The only population of youth that has grown substantially since the age of the Baby Boomers in 1968 is Latinx. They were born in the U.S. and go to college before entering the workforce.

In the 2018 midterm elections, millions more Latinx voted than in 2014.

According to Pew, "Latinos made up an estimated 11 percent of all voters nationwide on Election Day, nearly matching their share of the U.S. eligible voter population."

Exit polls for the midterms this year said 67% of youth overall voted for a House Democratic candidate and just 32% for a House Republican candidate, according to The Center for Information and Research on Civic Learning and Engagement.

Thirty-eight women of color — Black, Latinx, Native American — won seats of real power—including the youngest Congresswoman, Alexandria Oscario-Cortez, 29, a Latina.
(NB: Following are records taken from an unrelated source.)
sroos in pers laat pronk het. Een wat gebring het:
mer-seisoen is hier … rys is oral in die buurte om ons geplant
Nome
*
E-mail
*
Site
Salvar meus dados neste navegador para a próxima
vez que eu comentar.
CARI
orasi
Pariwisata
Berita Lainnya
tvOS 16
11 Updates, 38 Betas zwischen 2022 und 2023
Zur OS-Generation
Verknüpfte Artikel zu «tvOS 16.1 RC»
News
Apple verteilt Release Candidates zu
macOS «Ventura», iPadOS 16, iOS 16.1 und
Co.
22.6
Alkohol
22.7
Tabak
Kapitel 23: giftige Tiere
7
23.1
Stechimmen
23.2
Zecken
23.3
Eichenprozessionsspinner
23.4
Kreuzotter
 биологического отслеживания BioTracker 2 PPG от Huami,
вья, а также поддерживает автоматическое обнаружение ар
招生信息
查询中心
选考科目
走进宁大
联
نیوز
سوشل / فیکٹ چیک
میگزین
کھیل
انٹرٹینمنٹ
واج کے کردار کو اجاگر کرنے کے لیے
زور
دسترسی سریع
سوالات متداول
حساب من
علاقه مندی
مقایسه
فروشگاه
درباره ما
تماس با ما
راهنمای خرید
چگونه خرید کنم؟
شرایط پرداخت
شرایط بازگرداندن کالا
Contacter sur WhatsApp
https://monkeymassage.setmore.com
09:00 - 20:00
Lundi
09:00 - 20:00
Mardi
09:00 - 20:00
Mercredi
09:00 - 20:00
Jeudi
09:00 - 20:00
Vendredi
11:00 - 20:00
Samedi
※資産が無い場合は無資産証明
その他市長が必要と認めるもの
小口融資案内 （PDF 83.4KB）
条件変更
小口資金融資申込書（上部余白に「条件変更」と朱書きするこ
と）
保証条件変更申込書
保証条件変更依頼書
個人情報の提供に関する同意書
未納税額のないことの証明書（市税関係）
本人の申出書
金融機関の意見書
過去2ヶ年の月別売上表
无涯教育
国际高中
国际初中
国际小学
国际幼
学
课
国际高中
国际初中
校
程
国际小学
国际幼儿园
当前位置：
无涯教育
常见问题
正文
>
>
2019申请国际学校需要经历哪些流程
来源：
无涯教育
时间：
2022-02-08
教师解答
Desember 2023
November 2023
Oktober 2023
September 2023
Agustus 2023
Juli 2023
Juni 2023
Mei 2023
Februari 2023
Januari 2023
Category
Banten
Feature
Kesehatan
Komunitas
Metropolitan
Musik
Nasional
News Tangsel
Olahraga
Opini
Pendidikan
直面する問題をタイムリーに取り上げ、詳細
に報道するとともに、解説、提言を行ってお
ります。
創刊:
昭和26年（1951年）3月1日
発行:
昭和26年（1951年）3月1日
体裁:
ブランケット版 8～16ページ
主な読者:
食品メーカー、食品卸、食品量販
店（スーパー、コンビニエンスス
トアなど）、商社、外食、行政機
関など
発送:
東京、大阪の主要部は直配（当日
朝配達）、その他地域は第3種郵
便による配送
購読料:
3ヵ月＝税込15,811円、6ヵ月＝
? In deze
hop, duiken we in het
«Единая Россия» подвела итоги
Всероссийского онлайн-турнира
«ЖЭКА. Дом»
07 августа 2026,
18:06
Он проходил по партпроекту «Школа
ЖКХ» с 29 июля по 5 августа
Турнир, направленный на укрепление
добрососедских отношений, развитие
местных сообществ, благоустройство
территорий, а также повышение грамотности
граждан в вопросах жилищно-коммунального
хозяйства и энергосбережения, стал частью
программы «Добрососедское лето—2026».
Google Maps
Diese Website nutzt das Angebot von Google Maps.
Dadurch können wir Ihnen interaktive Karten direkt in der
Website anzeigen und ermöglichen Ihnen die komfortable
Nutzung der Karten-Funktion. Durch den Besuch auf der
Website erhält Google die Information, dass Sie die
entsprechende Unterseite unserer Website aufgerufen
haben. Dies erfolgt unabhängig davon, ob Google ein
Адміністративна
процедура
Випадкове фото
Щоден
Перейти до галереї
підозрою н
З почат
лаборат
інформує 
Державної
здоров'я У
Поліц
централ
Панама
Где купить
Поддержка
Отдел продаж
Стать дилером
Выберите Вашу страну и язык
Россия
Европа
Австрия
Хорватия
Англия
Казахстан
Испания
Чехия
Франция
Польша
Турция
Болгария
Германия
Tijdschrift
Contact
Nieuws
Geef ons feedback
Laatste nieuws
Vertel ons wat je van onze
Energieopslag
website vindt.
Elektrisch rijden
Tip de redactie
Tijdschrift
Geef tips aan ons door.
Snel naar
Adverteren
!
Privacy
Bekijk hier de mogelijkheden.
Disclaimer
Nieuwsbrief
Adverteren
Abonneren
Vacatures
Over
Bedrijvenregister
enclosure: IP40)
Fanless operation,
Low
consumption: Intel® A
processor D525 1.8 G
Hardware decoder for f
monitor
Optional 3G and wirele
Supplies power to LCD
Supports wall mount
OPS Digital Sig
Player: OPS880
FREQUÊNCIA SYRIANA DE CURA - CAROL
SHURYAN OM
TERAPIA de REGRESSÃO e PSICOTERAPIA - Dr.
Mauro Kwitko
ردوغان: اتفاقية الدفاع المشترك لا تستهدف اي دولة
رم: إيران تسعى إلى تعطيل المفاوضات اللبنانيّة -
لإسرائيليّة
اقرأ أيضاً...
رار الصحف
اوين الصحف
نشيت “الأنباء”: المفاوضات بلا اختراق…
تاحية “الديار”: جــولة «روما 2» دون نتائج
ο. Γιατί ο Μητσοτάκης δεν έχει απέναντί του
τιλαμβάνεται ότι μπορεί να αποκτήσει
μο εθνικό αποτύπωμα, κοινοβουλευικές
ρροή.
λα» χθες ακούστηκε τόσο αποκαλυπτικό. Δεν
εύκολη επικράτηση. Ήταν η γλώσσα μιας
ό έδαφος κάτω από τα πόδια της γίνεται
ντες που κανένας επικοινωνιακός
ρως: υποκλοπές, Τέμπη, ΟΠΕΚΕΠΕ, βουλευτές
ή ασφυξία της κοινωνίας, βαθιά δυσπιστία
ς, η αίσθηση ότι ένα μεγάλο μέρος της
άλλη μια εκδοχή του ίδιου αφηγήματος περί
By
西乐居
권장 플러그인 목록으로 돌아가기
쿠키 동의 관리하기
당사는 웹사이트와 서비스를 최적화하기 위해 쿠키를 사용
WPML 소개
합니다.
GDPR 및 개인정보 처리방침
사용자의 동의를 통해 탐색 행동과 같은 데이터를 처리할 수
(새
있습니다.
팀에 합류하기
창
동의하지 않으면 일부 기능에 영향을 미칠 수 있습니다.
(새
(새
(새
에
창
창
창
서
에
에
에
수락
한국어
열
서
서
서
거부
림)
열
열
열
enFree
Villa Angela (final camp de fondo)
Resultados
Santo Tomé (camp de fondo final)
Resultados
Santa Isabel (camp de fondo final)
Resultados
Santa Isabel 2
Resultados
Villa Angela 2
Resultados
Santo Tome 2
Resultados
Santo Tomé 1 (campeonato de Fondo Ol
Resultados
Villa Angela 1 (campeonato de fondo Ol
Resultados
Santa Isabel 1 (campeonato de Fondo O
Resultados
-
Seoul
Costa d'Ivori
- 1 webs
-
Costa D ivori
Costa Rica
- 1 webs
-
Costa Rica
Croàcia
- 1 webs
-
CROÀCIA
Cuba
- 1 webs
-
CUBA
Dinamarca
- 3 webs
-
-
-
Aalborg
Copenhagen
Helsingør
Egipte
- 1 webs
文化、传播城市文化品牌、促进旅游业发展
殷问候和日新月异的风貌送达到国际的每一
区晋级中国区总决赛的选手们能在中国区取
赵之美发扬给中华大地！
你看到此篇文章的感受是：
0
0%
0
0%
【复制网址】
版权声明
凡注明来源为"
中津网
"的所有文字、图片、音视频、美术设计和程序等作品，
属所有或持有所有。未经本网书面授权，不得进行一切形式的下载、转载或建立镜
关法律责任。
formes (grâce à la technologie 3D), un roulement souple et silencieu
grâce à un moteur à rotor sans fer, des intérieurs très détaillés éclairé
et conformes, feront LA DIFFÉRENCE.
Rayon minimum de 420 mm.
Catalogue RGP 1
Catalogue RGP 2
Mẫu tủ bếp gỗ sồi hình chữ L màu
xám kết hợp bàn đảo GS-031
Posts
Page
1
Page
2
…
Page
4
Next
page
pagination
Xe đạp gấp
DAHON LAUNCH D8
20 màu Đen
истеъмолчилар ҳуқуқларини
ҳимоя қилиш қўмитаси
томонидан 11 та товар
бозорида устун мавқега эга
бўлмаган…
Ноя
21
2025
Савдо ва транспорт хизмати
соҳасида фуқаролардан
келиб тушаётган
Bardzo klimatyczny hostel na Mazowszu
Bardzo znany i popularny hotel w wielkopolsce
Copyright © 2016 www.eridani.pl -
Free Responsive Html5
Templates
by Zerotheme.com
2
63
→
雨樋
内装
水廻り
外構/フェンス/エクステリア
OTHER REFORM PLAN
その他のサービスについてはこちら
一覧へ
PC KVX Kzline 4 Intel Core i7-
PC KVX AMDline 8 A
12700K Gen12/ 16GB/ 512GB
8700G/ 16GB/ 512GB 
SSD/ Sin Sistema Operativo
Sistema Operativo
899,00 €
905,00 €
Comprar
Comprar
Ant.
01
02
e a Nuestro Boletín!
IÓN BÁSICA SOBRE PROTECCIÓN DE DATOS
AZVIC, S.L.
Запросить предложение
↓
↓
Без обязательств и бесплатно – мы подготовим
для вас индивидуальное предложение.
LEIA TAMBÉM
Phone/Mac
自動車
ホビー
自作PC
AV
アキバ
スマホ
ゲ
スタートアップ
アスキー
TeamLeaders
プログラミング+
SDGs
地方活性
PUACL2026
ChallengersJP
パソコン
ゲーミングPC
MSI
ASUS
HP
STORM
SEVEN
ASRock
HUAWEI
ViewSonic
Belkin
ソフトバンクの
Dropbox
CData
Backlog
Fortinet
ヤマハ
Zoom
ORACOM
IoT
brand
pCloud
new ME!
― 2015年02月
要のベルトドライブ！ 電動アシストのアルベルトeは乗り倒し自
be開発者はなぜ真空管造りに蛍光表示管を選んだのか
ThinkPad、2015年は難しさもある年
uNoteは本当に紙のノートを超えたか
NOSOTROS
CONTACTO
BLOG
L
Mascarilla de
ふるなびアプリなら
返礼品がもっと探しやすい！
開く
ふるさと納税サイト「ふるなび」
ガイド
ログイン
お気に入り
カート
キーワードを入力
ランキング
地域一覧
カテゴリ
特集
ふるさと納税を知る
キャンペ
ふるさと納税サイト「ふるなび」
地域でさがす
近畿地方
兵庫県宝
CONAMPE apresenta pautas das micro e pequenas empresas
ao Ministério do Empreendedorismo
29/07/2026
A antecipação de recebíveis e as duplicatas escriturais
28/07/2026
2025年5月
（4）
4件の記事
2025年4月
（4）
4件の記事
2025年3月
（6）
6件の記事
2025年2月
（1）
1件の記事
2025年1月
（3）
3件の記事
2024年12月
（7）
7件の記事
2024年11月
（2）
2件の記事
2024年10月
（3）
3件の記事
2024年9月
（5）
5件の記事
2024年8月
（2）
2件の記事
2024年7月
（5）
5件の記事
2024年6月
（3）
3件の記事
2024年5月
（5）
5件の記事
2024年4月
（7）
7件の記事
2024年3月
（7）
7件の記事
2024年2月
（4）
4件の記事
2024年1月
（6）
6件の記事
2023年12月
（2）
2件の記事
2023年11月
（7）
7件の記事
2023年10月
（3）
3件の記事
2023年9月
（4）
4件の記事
However, Democrats lost Texas and Florida because they didn't pay attention to voter decline among Latinx (36.5 percent) across the country.

Pews' analysis on changing demographics correlates with author Steve Phillips' discussion in "Brown Is the New White," which explains that people of color and white progressive voters are America's new majority.

Democratic candidates of color and women (Stacey Abrams, Andrew Gillum, Hillary Clinton, and Barack Obama) have outperformed previous candidates in statewide elections in Florida and Georgia over the last 20 years, Phillips wrote in a recent New York Times column. Abrams garnered more votes than any other Democrat in Georgia's history.

Phillips says Obama's playbook is what wins: mobilization over persuasion, along with inspiring people of all races to vote, and being strong in their positions on racism, Medicaid expansion, criminal justice reform and gun control.

"Yes, the strategy of mobilizing voters of color and progressive whites is limited by the demographic composition of particular states. But what Mr. Obama showed twice is that it works in enough places to win the White House. And that is exactly the next electoral challenge."

Phillips said, "These campaigns laid the groundwork for future Democratic success, because the thousands of volunteers, operatives and new voters will pay dividends for the 2020 Democratic nominee."

Reader Question: Do you think the 2020 candidates will tailor their approach to meet the demands of a diverse generation?